The apparatus may be configured to detect a distance between at least the side face 19 (figure 1) and an object such as an equipment rack the apparatus is positioned adjacent.

This may be achieved by using a laser-based room surveying tool.

The apparatus may also be configured to take and store a photographic or video record of a data centre survey, and to store this data together with the air flow measurement data in the data processing unit.

The apparatus is preferably no wider than 600mm, which is the standard width of a data centre floor tile, so that the apparatus can be used in most conventional data centre environments.

The apparatus may comprise a depth meter such as a downward-looking laser to enable measurements to be taken of the depth of an underfloor plenum over which the apparatus is used. A drop down probe may also be used to measure temperature, air flow and humidity below the floor of the data centre.

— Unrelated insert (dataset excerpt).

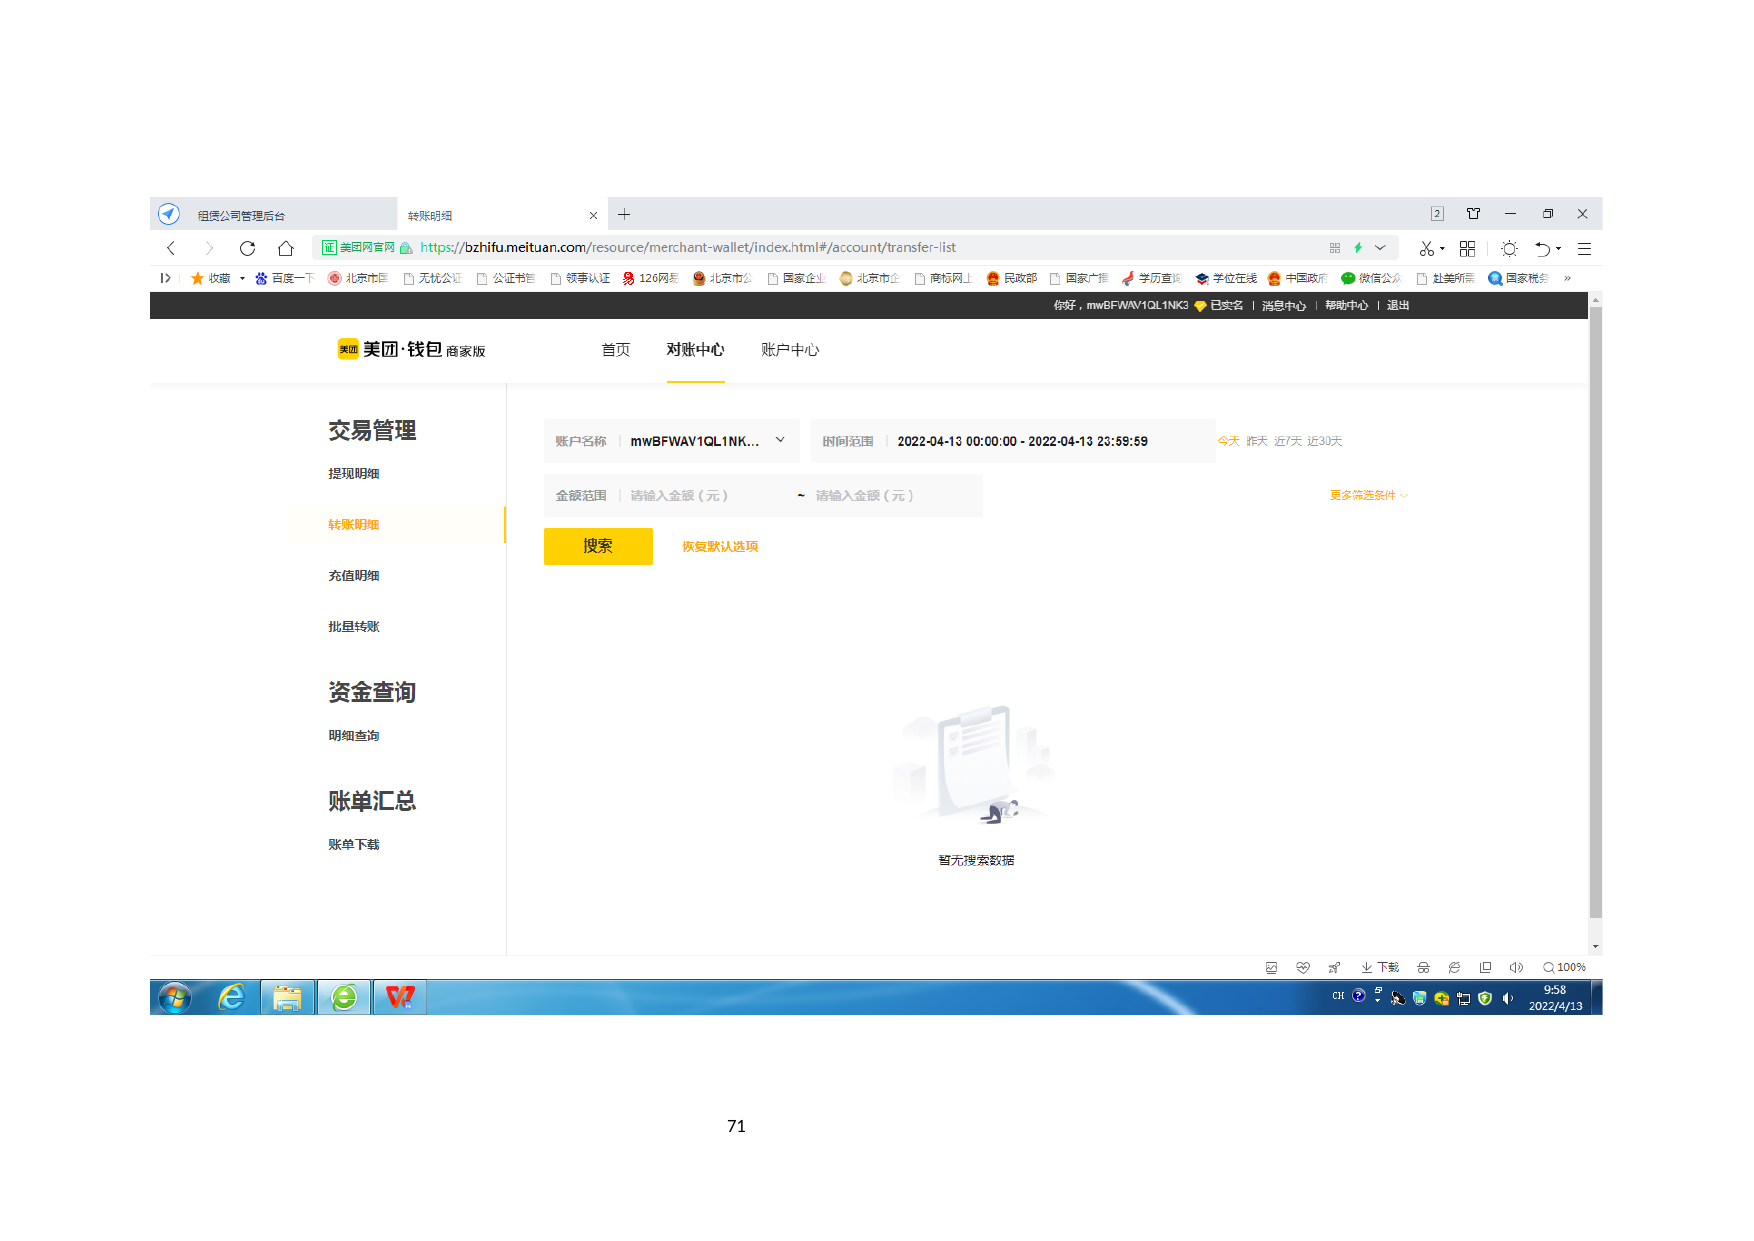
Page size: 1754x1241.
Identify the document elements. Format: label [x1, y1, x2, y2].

While measurements are being taken, the apparatus is preferably configured to automatically apply brakes to the wheels to ensure that the apparatus remains immobile during measurements.

Other embodiments are intentionally within the scope of the invention as defined by the appended claims.

Claims (13)

1. CLAIMS1. A portable measurement apparatus comprising: -a plurality of air measurement units, each unit comprising a tapering duct extending between an inlet and an outlet of the unit, an anemometer disposed at the outlet and a temperature sensor arranged to measure temperature of air passing through the duct; and -a data processing unit connected to, and configured to receive and store readings from, each of the anemometers and temperature sensors, wherein the air measurement units are arranged to form, in use, a vertical array for measuring air flow through each of the units.
2. 2. The apparatus of claim 1 wherein the inlets of the air measurement units are aligned along a side face of the apparatus for measuring air flowing in a horizontal direction through each air measurement unit.
3. 3. The apparatus of claim 1 or claim 2 comprising a further air measurement unit arranged to measure air flow in a vertical direction through the apparatus.
4. 4. The apparatus of claim 1 wherein the air measurement units are removable from the apparatus and configured to be interchangeable to allow for a plurality of different arrangements of vertical arrays.
5. 5. The apparatus of claim 1 wherein the air measurement units are collapsible from an extended state in which the tapering duct is formed between the inlet and outlet and a collapsed state in which the inlet and outlet are brought closer together.
6. 6. The apparatus of claim 5 wherein the tapering duct is composed of a flexible fabric material.
7. 7. The apparatus of claim 5 wherein the tapering duct is composed of a plurality of hinged panels.
8. 8. The apparatus of claim 1 wherein the air measurement units are removable from the apparatus and configured to be stacked together when removed from the apparatus.
9. 9. The apparatus of claim 1 wherein the apparatus comprises a foldable frame configured to support the air measurement units and the data processing unit in use and to collapse to a reduced size in a stored state.
10. 10. A method of analysing air flow in a data centre, the method comprising: i) providing a portable measurement apparatus according to any one of claims 1 to 9; ii) positioning the apparatus adjacent an operational unit of electronic equipment; iii) receiving and storing readings from each of the anemometers and temperature sensors in the data processing unit; and iv) repeating steps ii) and iii) for each of a plurality of units of electronic equipment in the data centre.
11. 11. The method of claim 10 wherein the stored readings are processed to obtain measurements of air mass flow rates through each of the plurality of operational units of electronic equipment.
12. 12. A portable measurement apparatus substantially as described herein, with reference to the accompanying drawings.
13. 13. A method of analysing air flow in a data centre substantially as described herein, with reference to the accompanying drawings.